▸ What this task involves: Reproduce word for word the stretch of the entries below from the line containing "Skip to content" through the line containing "EXECUTIVE CHAIR", including both of those lines. Leave the pictures out.
==== Available records
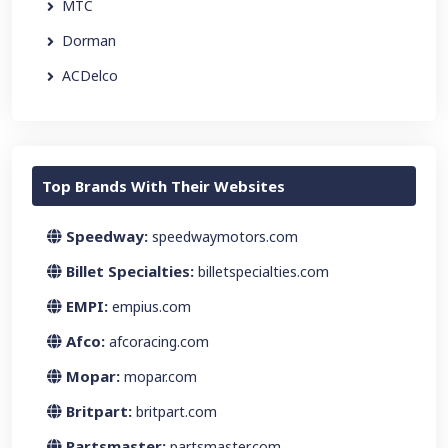
MTC
Dorman
ACDelco
Top Brands With Their Websites
Speedway:
speedwaymotors.com
Billet Specialties:
billetspecialties.com
EMPI:
empius.com
Afco:
afcoracing.com
Mopar:
mopar.com
Britpart:
britpart.com
Partsmaster:
partsmaster.com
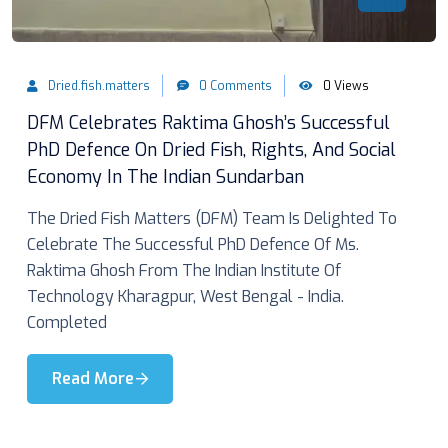
Dried.fish.matters
0 Comments
0 Views
DFM Celebrates Raktima Ghosh’s Successful
PhD Defence On Dried Fish, Rights, And Social
Economy In The Indian Sundarban
The Dried Fish Matters (DFM) Team Is Delighted To
Celebrate The Successful PhD Defence Of Ms.
Raktima Ghosh From The Indian Institute Of
Technology Kharagpur, West Bengal - India.
Completed
Read More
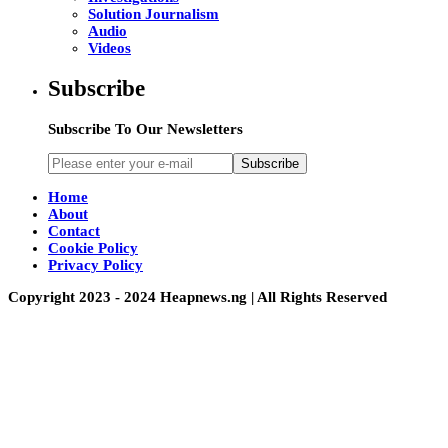
Solution Journalism
Audio
Videos
Subscribe
Subscribe To Our Newsletters
Subscribe
Home
About
Contact
Cookie Policy
Privacy Policy
Copyright 2023 - 2024 Heapnews.ng | All Rights Reserved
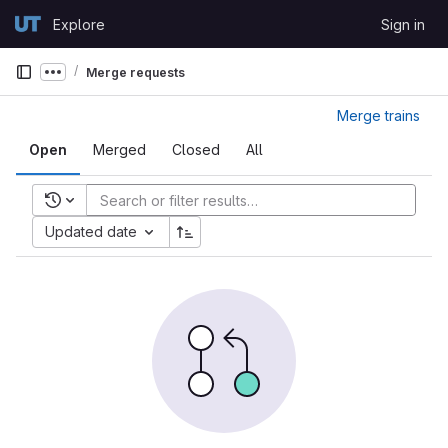
Skip to content
Explore
Sign in
GitLab
Merge requests
Show more breadcrumbs
Merge trains
Open
Merged
Closed
All
Recent searches
Updated date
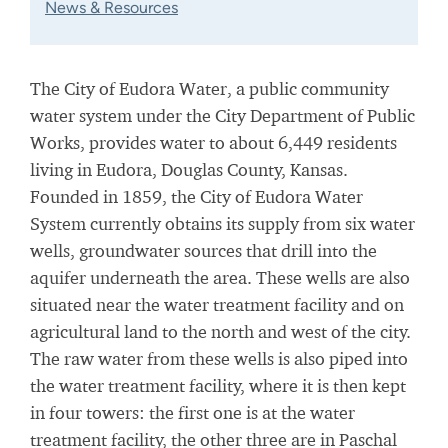
News & Resources
The City of Eudora Water, a public community
water system under the City Department of Public
Works, provides water to about 6,449 residents
living in Eudora, Douglas County, Kansas.
Founded in 1859, the City of Eudora Water
System currently obtains its supply from six water
wells, groundwater sources that drill into the
aquifer underneath the area. These wells are also
situated near the water treatment facility and on
agricultural land to the north and west of the city.
The raw water from these wells is also piped into
the water treatment facility, where it is then kept
in four towers: the first one is at the water
treatment facility, the other three are in Paschal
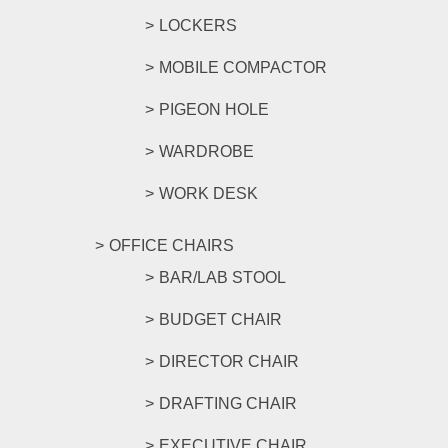
LOCKERS
MOBILE COMPACTOR
PIGEON HOLE
WARDROBE
WORK DESK
OFFICE CHAIRS
BAR/LAB STOOL
BUDGET CHAIR
DIRECTOR CHAIR
DRAFTING CHAIR
EXECUTIVE CHAIR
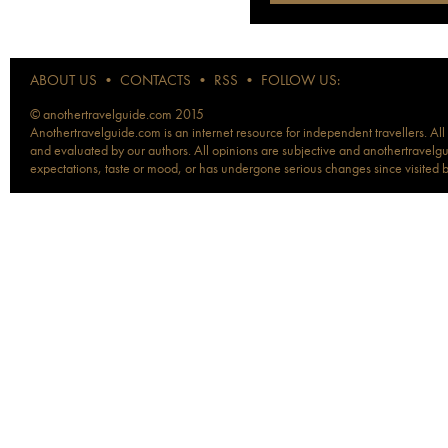
ABOUT US
•
CONTACTS
•
RSS
•
FOLLOW US:
© anothertravelguide.com 2015
Anothertravelguide.com is an internet resource for independent travellers. All
and evaluated by our authors. All opinions are subjective and anothertravelguid
expectations, taste or mood, or has undergone serious changes since visited 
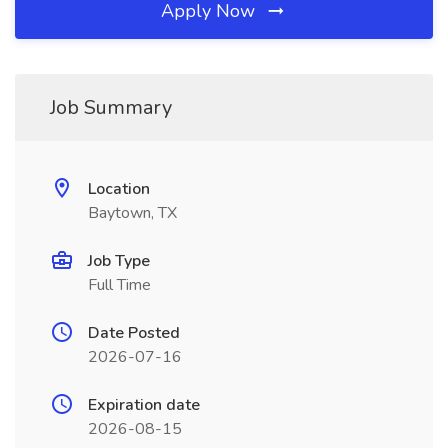
Apply Now
Job Summary
Location
Baytown, TX
Job Type
Full Time
Date Posted
2026-07-16
Expiration date
2026-08-15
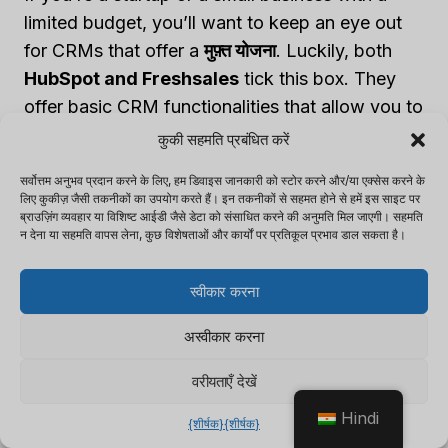
limited budget, you’ll want to keep an eye out
for CRMs that offer a
मुफ़्त योजना
. Luckily, both
HubSpot and Freshsales
tick this box. They
offer basic CRM functionalities that allow you to
manage your contact records, track sales, and
कुकी सहमति प्रबंधित करें
perform simple marketing tasks.
सर्वोत्तम अनुभव प्रदान करने के लिए, हम डिवाइस जानकारी को स्टोर करने और/या एक्सेस करने के
लिए कुकीज़ जैसी तकनीकों का उपयोग करते हैं। इन तकनीकों से सहमत होने से हमें इस साइट पर
ब्राउज़िंग व्यवहार या विशिष्ट आईडी जैसे डेटा को संसाधित करने की अनुमति मिल जाएगी। सहमति
For Growing Teams
न देना या सहमति वापस लेना, कुछ विशेषताओं और कार्यों पर प्रतिकूल प्रभाव डाल सकता है।
If you’re part of a growing team with evolving
स्वीकार करना
needs, you may need to look at CRMs that offer
अस्वीकार करना
a bit more room to grow. The
स्टार्टर योजना
from
both HubSpot and Freshsales could be an ideal
वरीयताएँ देखें
fit here. These plans offer more advanced
Hindi
features, such as email marketing, lead scoring,
{शीर्षक}
{शीर्षक}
========
▸ Task solution:
Skip to content
Explore
Sign in
GitLab
Merge requests
Show more breadcrumbs
Merge trains
Open
Merged
Closed
All
Recent searches
Updated date
News & Resources
The City of Eudora Water, a public community
water system under the City Department of Public
Works, provides water to about 6,449 residents
living in Eudora, Douglas County, Kansas.
Founded in 1859, the City of Eudora Water
System currently obtains its supply from six water
wells, groundwater sources that drill into the
aquifer underneath the area. These wells are also
situated near the water treatment facility and on
agricultural land to the north and west of the city.
The raw water from these wells is also piped into
the water treatment facility, where it is then kept
in four towers: the first one is at the water
treatment facility, the other three are in Paschal
LOCKERS
MOBILE COMPACTOR
PIGEON HOLE
WARDROBE
WORK DESK
OFFICE CHAIRS
BAR/LAB STOOL
BUDGET CHAIR
DIRECTOR CHAIR
DRAFTING CHAIR
EXECUTIVE CHAIR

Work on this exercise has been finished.